Part of a data file
>> Begin
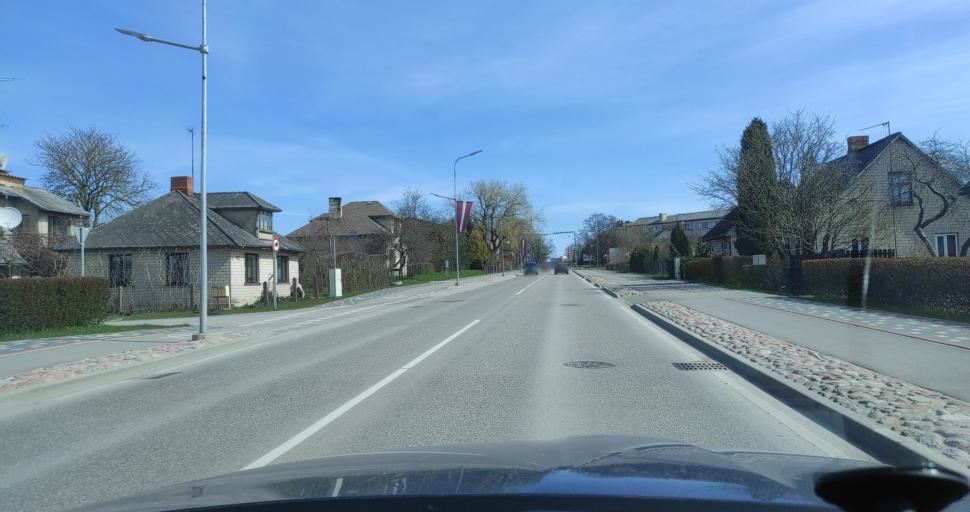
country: LV
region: Talsu Rajons
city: Talsi
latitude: 57.2404
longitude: 22.5774
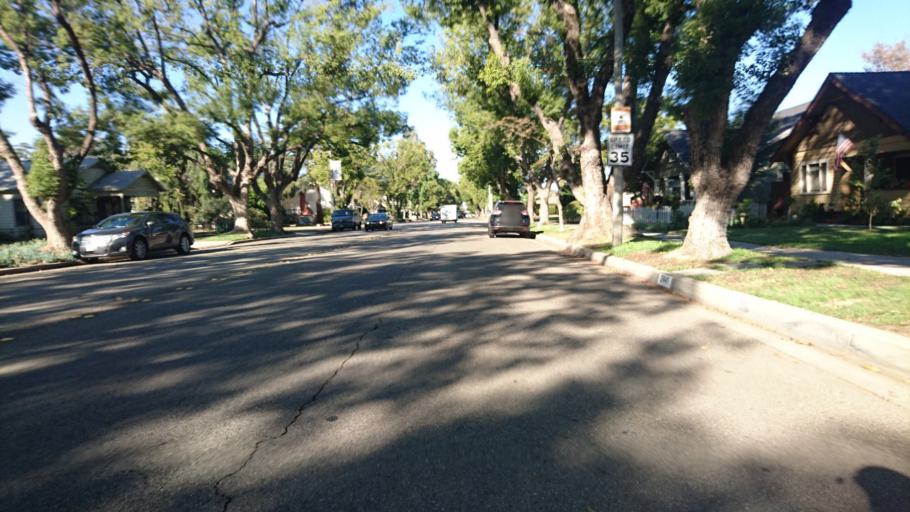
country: US
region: California
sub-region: Los Angeles County
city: La Verne
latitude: 34.0999
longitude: -117.7633
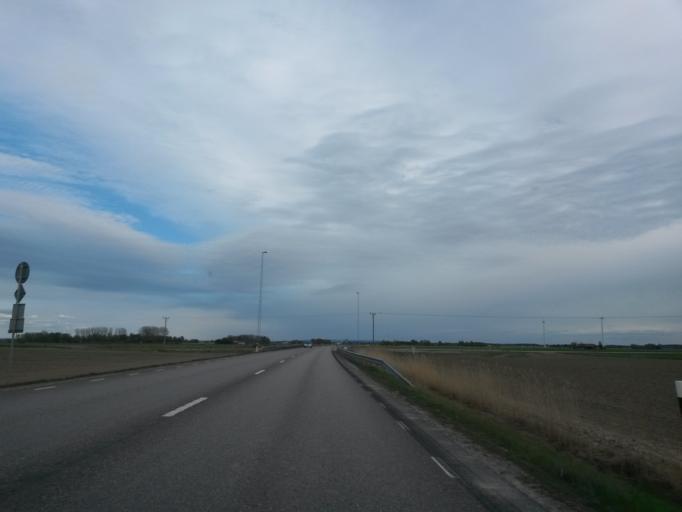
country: SE
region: Vaestra Goetaland
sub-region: Vara Kommun
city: Vara
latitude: 58.2952
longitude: 12.9585
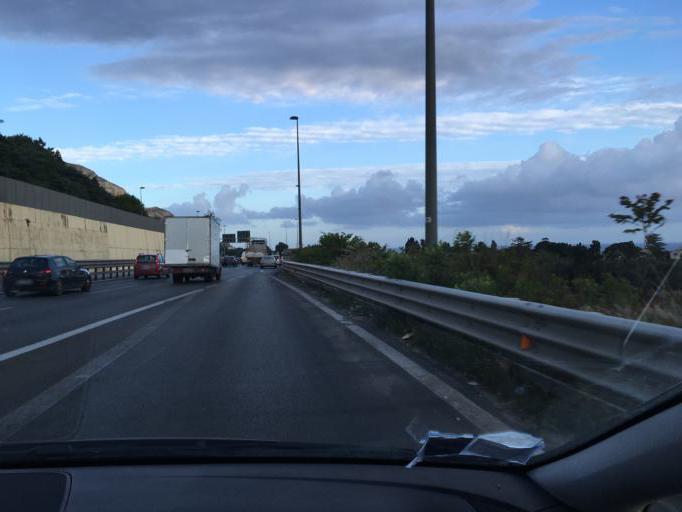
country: IT
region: Sicily
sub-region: Palermo
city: Isola delle Femmine
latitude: 38.1928
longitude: 13.2802
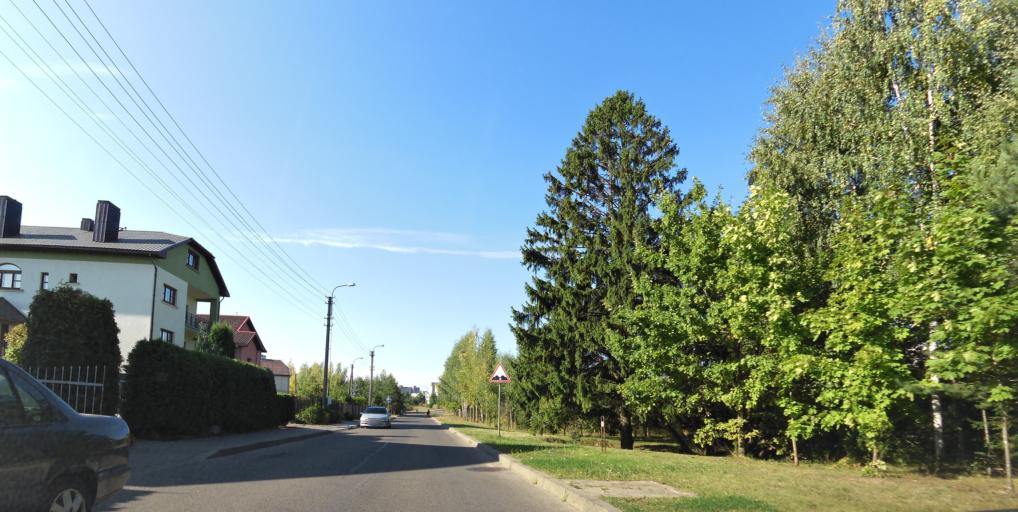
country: LT
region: Vilnius County
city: Pilaite
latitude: 54.7118
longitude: 25.1916
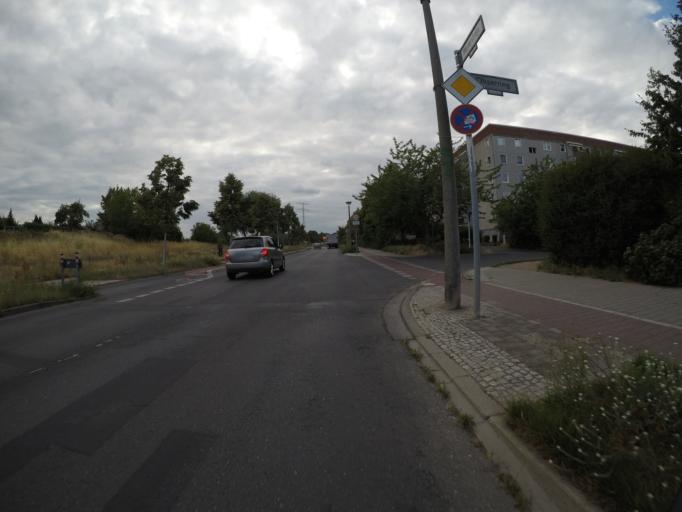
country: DE
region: Berlin
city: Kaulsdorf
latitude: 52.5189
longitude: 13.5997
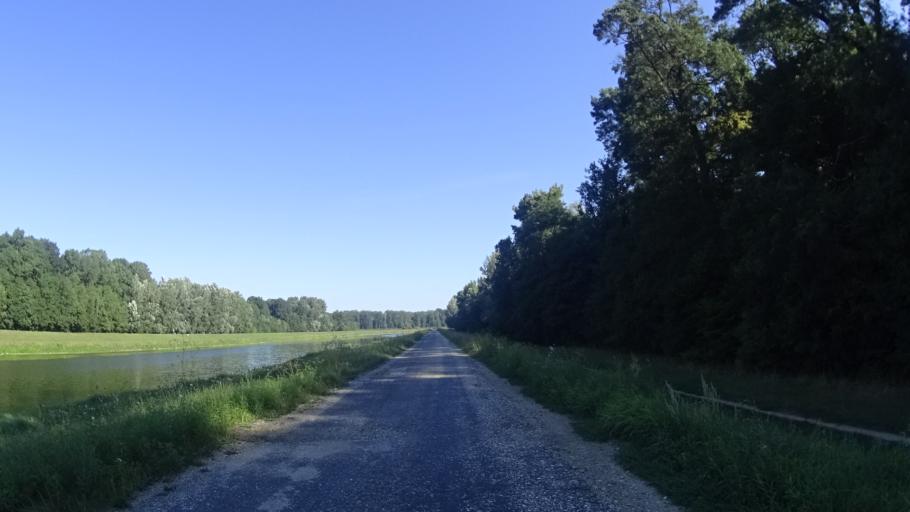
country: CZ
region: South Moravian
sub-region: Okres Breclav
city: Lanzhot
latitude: 48.7000
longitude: 16.9989
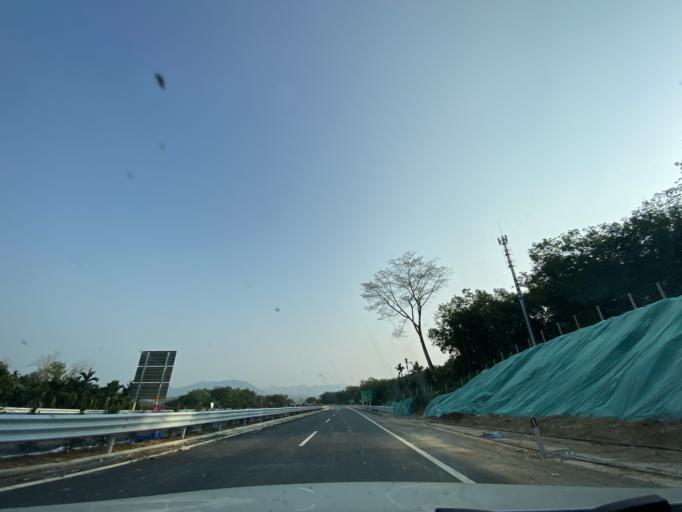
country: CN
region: Hainan
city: Xiangshui
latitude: 18.6448
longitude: 109.6293
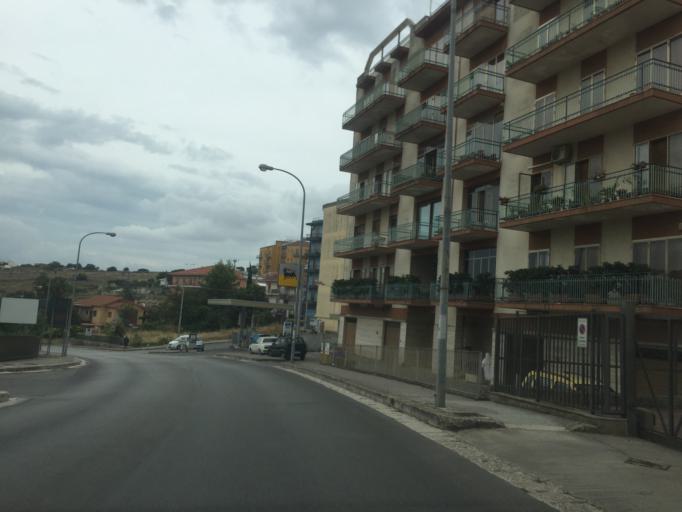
>> End
§ Written instruction:
Put every line of the records above into a numbered list, skipping any blank lines. Leave the pictures out.

§ Solved problem:
1. country: LV
2. region: Talsu Rajons
3. city: Talsi
4. latitude: 57.2404
5. longitude: 22.5774
6. country: US
7. region: California
8. sub-region: Los Angeles County
9. city: La Verne
10. latitude: 34.0999
11. longitude: -117.7633
12. country: SE
13. region: Vaestra Goetaland
14. sub-region: Vara Kommun
15. city: Vara
16. latitude: 58.2952
17. longitude: 12.9585
18. country: IT
19. region: Sicily
20. sub-region: Palermo
21. city: Isola delle Femmine
22. latitude: 38.1928
23. longitude: 13.2802
24. country: LT
25. region: Vilnius County
26. city: Pilaite
27. latitude: 54.7118
28. longitude: 25.1916
29. country: DE
30. region: Berlin
31. city: Kaulsdorf
32. latitude: 52.5189
33. longitude: 13.5997
34. country: CZ
35. region: South Moravian
36. sub-region: Okres Breclav
37. city: Lanzhot
38. latitude: 48.7000
39. longitude: 16.9989
40. country: CN
41. region: Hainan
42. city: Xiangshui
43. latitude: 18.6448
44. longitude: 109.6293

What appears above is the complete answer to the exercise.